There are many different solutions coming to market aiming to make secure Web and computer login easy and secure. Biometrics have been considered and deployed but adoption right out of science fiction is emerging that would authenticate via brain waves.
Students and a professor at the University of California Berkley School of Information is working on a system that would have a user wear a headset equipped with electroencephalograms — EEGs – to measure brain wave activity.
Using brain waves for identification is not a new idea but the technology used to read those brainwaves is new, according to a release from the UC School of information. “Traditional clinical EEGs typically employ dense arrays of electrodes to record 32, 64, 128, or 256 channels of EEG data. But new consumer-grade headsets use just a single dry-contact sensor resting against the user’s forehead, providing a single-channel EEG signal from the brain’s left frontal lobe,” the release states.
The headsets connect to the computer via Bluetooth and don’t look much different than a typical headset for music or gaming and cost around $100.

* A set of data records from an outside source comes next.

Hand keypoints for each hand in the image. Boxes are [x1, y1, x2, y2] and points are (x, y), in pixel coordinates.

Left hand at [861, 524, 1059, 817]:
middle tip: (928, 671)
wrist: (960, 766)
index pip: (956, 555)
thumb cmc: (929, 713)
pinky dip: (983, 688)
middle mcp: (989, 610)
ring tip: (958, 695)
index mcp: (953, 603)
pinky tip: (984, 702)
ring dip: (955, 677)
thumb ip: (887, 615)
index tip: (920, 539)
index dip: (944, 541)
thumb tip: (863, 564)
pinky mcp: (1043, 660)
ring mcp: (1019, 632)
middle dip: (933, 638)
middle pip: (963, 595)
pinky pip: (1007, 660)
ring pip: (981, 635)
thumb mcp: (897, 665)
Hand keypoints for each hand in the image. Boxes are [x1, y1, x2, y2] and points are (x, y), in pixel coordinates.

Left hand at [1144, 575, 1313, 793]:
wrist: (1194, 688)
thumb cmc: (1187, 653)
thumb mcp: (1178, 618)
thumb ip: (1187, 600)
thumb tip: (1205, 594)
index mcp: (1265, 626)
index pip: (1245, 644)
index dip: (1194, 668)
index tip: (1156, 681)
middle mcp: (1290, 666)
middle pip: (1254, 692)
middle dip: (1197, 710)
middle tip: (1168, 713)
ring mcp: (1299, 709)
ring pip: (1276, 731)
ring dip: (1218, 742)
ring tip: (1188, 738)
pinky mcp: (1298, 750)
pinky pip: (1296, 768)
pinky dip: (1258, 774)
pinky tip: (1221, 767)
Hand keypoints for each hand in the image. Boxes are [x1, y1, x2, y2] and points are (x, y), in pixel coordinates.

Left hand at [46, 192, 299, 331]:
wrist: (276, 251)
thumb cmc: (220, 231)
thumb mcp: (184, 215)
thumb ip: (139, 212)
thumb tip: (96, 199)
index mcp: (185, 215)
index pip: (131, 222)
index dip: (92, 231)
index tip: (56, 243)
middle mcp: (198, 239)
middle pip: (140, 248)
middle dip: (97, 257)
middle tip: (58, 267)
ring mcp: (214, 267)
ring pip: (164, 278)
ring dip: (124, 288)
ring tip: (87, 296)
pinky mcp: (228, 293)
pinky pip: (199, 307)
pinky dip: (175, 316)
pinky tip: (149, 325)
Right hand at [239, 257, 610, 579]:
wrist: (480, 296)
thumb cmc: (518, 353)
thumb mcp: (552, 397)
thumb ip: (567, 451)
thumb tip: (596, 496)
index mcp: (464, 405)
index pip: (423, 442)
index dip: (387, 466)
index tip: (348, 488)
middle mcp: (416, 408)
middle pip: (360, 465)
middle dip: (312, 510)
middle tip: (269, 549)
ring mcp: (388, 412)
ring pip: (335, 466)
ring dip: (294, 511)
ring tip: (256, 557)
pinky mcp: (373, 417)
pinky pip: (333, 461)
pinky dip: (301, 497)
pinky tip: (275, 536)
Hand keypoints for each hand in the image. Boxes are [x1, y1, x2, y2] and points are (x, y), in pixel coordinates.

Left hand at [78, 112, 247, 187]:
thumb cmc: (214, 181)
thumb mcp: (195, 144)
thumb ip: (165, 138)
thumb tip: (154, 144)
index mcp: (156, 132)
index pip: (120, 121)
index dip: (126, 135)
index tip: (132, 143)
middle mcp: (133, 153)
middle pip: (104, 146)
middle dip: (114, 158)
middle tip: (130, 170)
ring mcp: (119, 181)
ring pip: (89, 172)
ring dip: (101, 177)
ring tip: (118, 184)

But can it work? In different scenarios the team was able to reduce the error rate to around 1%. To authenticate the system has users imagine performing different tasks.
The important thing is to find a mental task that users don’t mind repeating on a daily basis. “Researchers found that users would prefer to repeat tasks that are fairly easy but not too boring. Users’ favorite tasks included counting objects of a specific color, imagining singing a song of their choice, or simply focusing on their own breathing,” the release states. “Several users found it difficult to imagine performing an action from their favorite sport: they found it unnatural to imagine the movement of their muscles without actually moving them. Similarly, when asked to choose their own ‘pass-thought,’ many users chose a thought that was complicated or difficult to repeat. And imagining moving a finger up and down was boring to the majority of participants.”
The project was led by School of Information professor John Chuang, along with Hamilton Nguyen, an undergraduate student in electrical engineering and computer science; Charles Wang, a first-year I School MIMS student; and Benjamin Johnson, formerly a postdoctoral scholar at the I School. Chuang presented the team’s findings at the 2013 Workshop on Usable Security at the Seventeenth International Conference on Financial Cryptography and Data Security in Okinawa, Japan.